ÜBUNGSTEXT:
⟨

    Ziel: Über Sexismus aufklären
    Sexistische oder geschlechterdiskriminierende Werbung ist das Spezialgebiet von Stevie Schmiedel. Die Hamburgerin ist promovierte Geschlechterforscherin. Für sie ist sexistische Werbung keine Geschmacksache.
    "Sexismus ist, wenn eine Werbung lediglich durch ihre Sexualität definiert ist oder durch ihr Aussehen. Zum Beispiel bei einem Flyer für ein Fitnessstudio 'Mit dieser Figur, brauche ich kein Abitur' oder wenn eine Frau lediglich als sexueller Blickfang für ein etwaiges Produkt benutzt wird, sprich der nackten Frau neben der Werbung für die Angelhaken."
    Werbe aber beispielweise ein Unterwäschehersteller mit einer Frau im BH, sei das nicht sexistisch, sondern sexy.
    2013 gründete Schmiedel in Hamburg den Verein Pinkstinks, um über Sexismus aufzuklären. Er fordert auch ein Gesetz gegen sexistische Werbung.
    "Es gibt kein Gesetz genau hierfür. Es gibt zwar das Gesetz gegen unlauteren Wettbewerb, kurz GUW. Hier ist aber das Wort sittenwidrig vor einiger Zeit gestrichen worden, und insofern kann man ganz schlecht gegen Sexismus als solches angehen. "
    "Überhaupt nicht die Aufgabe des Wettbewerbsrechts"
    Das sieht der Deutsche Werberat anders. Seit 1972 ist das Selbstkontrollgremium zuständig, wenn Verbraucher Werbung beanstanden. 2016 erreichten den Werberat 273 Beschwerden wegen sexistischer Werbung, mehr als die Hälfte aller geprüften Beschwerden insgesamt. Geschäftsführerin Julia Busse hält das Gesetz gegen unlauteren Wettbewerb für vollkommen ausreichend.

⟩

Gesammelte Daten
⟨

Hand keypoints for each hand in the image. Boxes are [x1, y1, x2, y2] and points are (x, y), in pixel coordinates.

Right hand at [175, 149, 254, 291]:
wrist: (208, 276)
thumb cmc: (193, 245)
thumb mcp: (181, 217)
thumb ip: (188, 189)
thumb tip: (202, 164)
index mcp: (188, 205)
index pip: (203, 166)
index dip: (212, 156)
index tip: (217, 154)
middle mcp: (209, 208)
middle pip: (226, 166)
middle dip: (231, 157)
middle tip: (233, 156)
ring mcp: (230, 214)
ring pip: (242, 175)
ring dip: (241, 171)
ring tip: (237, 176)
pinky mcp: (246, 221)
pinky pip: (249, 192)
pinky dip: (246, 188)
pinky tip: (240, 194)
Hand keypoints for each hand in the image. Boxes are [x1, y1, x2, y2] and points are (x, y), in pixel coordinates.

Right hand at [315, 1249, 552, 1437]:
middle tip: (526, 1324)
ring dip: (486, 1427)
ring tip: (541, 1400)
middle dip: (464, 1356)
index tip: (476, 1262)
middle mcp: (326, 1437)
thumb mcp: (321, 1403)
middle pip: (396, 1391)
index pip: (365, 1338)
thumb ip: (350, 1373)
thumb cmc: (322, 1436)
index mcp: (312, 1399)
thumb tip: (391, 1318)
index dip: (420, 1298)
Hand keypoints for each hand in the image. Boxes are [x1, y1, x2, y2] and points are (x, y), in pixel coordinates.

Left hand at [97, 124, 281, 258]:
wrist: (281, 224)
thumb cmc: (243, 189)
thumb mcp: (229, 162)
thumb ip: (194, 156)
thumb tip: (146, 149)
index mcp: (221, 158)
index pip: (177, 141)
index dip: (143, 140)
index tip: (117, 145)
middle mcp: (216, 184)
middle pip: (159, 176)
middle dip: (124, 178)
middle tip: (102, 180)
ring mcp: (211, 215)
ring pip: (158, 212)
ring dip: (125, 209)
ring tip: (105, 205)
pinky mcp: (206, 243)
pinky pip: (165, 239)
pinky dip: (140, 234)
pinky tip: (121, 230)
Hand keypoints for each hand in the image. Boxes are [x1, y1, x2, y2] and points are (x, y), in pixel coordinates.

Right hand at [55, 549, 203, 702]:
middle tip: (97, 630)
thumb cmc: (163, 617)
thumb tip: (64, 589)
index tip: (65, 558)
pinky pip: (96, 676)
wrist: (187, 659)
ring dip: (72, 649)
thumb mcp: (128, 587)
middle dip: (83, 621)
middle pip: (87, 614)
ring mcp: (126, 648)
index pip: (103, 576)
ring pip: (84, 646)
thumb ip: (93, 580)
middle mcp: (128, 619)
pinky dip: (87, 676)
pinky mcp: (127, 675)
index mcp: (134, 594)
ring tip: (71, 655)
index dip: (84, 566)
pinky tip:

⟩

Gib für jede Aussage an, ob sie mit dem Text über sexistische Werbung übereinstimmt, und belege deine Antwort mit den entscheidenden Worten des Textes als wörtlichem Zitat.
(a) Der Verein Pinkstinks wurde 2013 in Hamburg gegründet.
(b) Eine Unterwäschewerbung mit einer Frau im BH gilt als sexistisch.
(c) Julia Busse hält das Gesetz gegen unlauteren Wettbewerb für unzureichend.

(a) Ja: „2013 gründete Schmiedel in Hamburg den Verein Pinkstinks“
(b) Nein: „sei das nicht sexistisch, sondern sexy“
(c) Nein: „hält das Gesetz gegen unlauteren Wettbewerb für vollkommen ausreichend“